Uganda Blocks Social Media As Country Holds Presidential Vote
Facebook and WhatsApp have been blocked, the main opposition leader arrested, and tear gas fired at voters so far during a tumultuous day at the polls.
Ugandans headed to the polls on Thursday to vote in the tightest presidential election in the nation's history. But things were anything but smooth for those trying to cast a ballot.
President Yoweri Museveni — who took power in 1986 — is facing down two other main candidates in the election. Should he win, it would be his fifth-term in office.
A delay in opening polling stations in and around the capital city of Kampala — a stronghold of opposition support — led to voters waiting in line for up to seven hours for ballot papers to arrive.
At one polling station, when ballots finally arrived, they only had places to vote for members of parliament — not president — prompting the assembled voters to destroy the ballots and send election officials fleeing.
The anger was so severe that police fired tear gas to disperse the crowd — though the gas was not used quite as liberally as in previous elections.
Frustrating matters further, the Mobile Telecommunications Network (MTN), one of Uganda's leading phone service providers, announced Thursday that they had been ordered by the Ugandan government to disable all social media services.
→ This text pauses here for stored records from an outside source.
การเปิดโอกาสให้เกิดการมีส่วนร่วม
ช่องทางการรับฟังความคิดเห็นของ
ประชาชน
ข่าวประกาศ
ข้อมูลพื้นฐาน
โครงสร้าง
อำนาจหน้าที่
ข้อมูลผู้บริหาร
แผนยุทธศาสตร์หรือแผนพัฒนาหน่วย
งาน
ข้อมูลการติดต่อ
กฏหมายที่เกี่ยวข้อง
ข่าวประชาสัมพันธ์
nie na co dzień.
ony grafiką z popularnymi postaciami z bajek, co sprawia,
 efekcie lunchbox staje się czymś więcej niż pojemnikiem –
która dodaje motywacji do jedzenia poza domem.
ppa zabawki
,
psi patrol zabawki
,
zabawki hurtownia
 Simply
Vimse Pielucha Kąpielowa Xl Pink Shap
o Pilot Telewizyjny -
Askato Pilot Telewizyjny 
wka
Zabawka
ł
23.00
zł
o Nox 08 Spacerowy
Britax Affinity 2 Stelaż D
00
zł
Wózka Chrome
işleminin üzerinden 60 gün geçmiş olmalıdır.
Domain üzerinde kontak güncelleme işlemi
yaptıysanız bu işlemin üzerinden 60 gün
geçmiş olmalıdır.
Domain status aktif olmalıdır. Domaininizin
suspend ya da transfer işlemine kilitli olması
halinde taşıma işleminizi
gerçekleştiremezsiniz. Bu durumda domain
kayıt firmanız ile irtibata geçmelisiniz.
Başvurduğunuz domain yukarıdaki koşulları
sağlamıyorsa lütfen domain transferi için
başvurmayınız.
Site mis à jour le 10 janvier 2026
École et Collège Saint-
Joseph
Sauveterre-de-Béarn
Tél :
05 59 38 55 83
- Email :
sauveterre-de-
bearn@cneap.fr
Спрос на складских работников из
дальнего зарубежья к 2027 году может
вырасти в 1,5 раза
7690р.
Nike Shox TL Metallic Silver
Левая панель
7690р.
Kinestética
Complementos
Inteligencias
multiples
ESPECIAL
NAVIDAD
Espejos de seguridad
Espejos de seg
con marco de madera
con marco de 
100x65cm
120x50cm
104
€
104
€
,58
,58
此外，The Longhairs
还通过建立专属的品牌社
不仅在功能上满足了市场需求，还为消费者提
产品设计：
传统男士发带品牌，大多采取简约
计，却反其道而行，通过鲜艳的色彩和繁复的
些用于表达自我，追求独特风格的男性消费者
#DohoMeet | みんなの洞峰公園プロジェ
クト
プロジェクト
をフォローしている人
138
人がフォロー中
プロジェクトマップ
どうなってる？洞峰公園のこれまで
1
Ugandans responded, though, by using virtual private networks (VPN) to dodge the bans and gain access to their apps, as this opposition politician suggested on Twitter.
The workaround was so successful that the hashtag #UgandaDecides was able to trend on Twitter.
All told, as many as 1.4 million VPN programs were downloaded throughout the day.
As if that wasn't enough drama, opposition leader Kizza Besigye was briefly arrested on Thursday — the second time in the last week. Besigye was reportedly attempting to show reporters examples of voter fraud when the police raided his home.
The electoral commission eventually extended polling times to allow those in line to vote. But Besigye's party called the delays a "deliberate attempt to frustrate" opposition supporters.
Results are expected as early as Saturday afternoon — Museveni needs 50% of the vote to prevent a run-off against the next highest vote-getter. Most polls have Museveni winning, but not by nearly as large a margin as his 68% of the vote in 2011.